What you need to do:
Write out exactly the lines of the entries below from the one holding "(131, 1054) none -> [93,1259,105,1265] –" to the one holding "[340,1173,413,1188] especially ->", inclusive, and leave out all other lines.

Data extract:
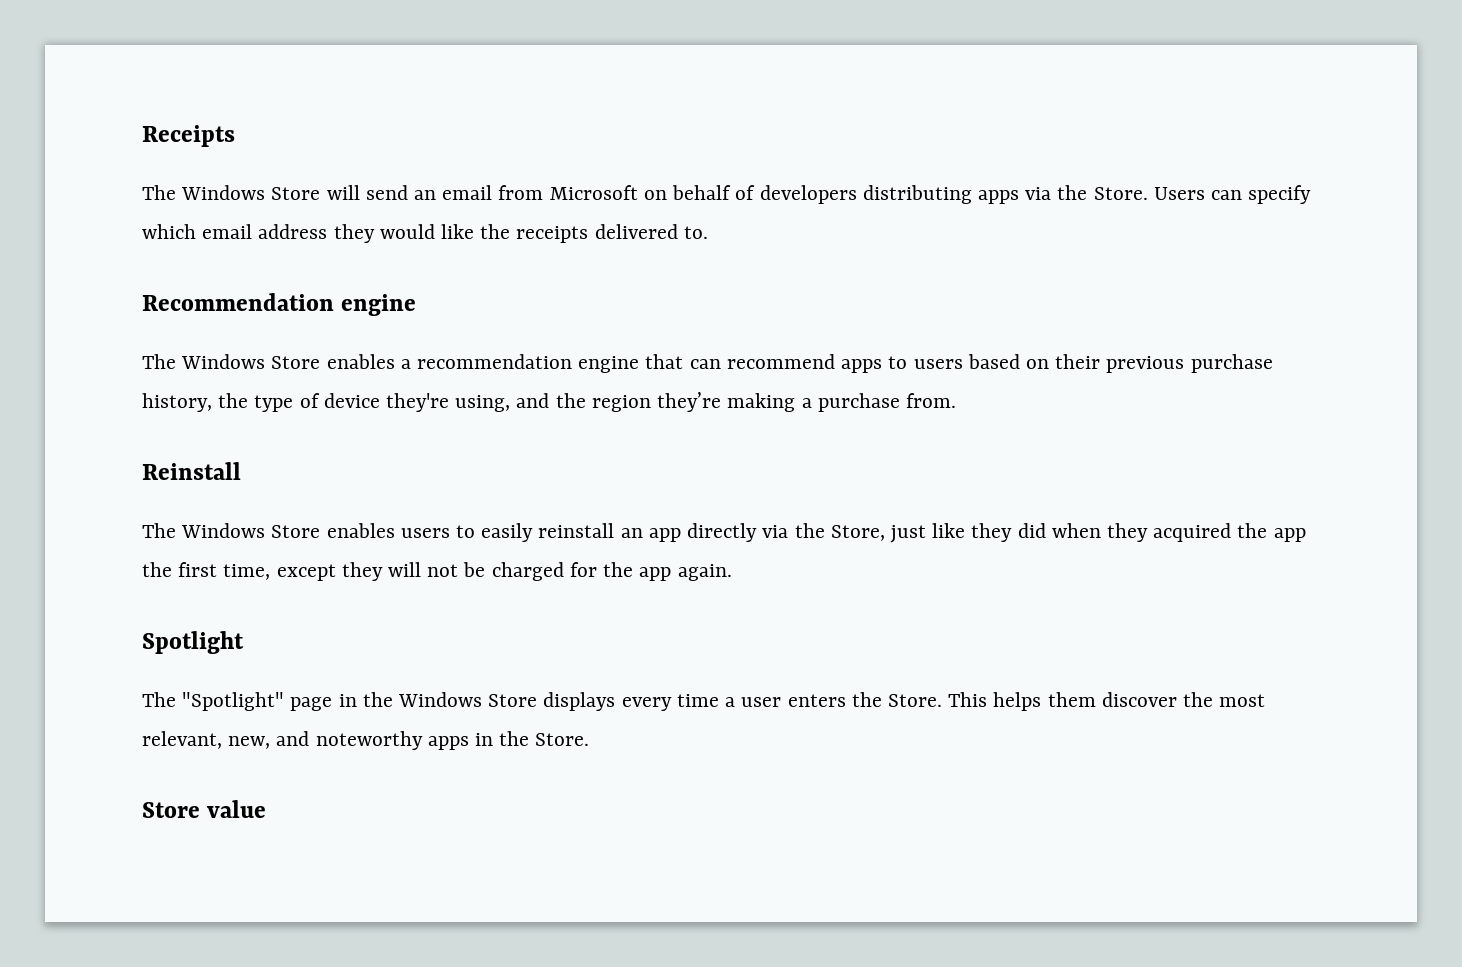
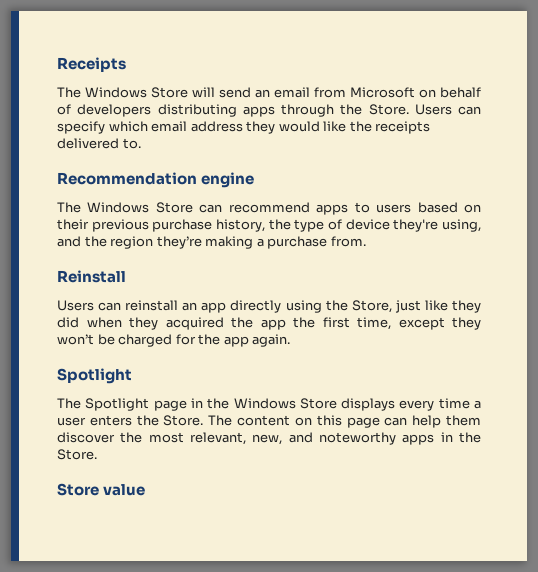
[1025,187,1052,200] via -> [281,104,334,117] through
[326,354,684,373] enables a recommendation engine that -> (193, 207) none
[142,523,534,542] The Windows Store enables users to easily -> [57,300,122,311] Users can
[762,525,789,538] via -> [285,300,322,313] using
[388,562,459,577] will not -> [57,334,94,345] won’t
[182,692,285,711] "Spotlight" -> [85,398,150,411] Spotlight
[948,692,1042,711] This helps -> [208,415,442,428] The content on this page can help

...

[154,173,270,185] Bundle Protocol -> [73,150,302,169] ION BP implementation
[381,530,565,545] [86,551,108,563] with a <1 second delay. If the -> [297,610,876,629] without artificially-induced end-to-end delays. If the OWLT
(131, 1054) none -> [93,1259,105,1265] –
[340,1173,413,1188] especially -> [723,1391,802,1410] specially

--

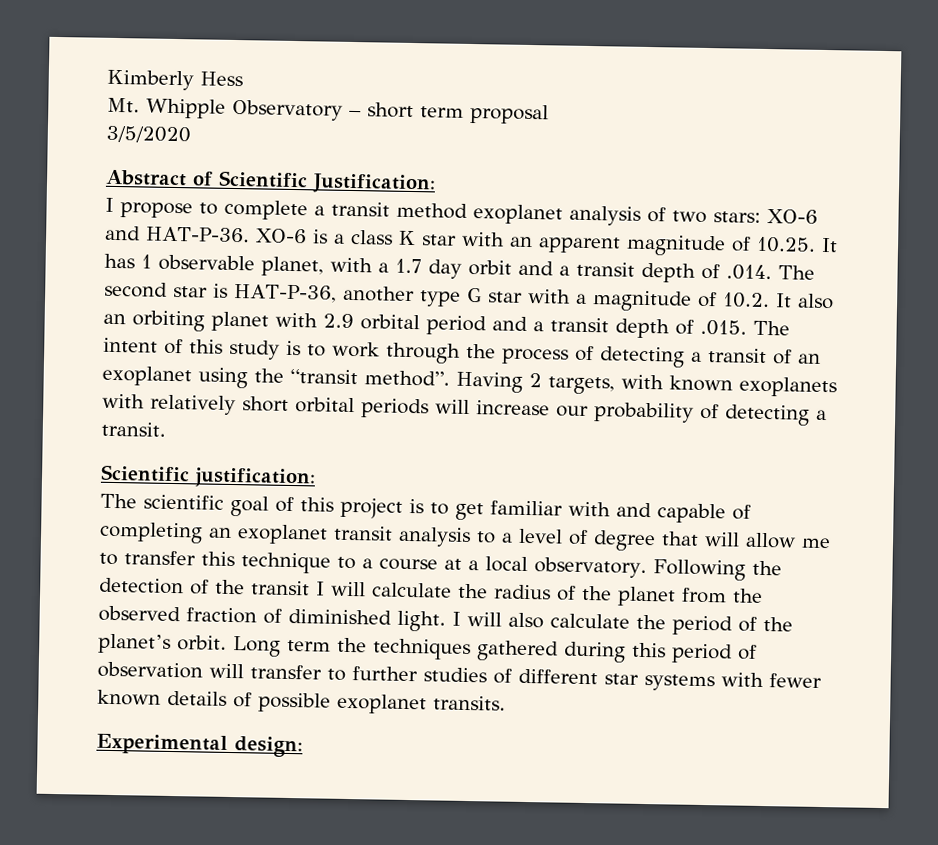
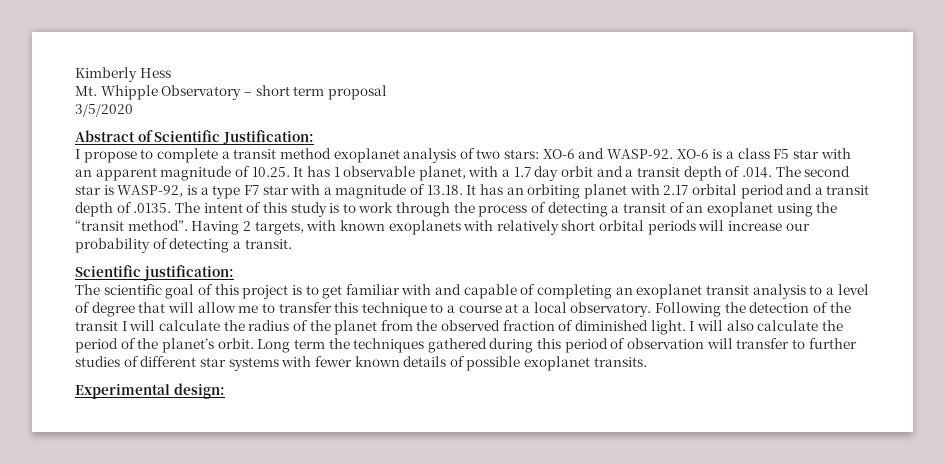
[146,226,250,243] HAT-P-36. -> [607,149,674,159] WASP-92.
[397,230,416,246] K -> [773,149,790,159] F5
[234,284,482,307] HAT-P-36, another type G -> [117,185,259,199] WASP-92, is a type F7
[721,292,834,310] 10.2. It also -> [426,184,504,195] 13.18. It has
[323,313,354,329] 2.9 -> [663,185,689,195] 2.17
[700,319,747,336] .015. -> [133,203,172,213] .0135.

Solution to the problem:
(131, 1054) none -> [93,1259,105,1265] –
[340,1173,413,1188] especially -> [723,1391,802,1410] specially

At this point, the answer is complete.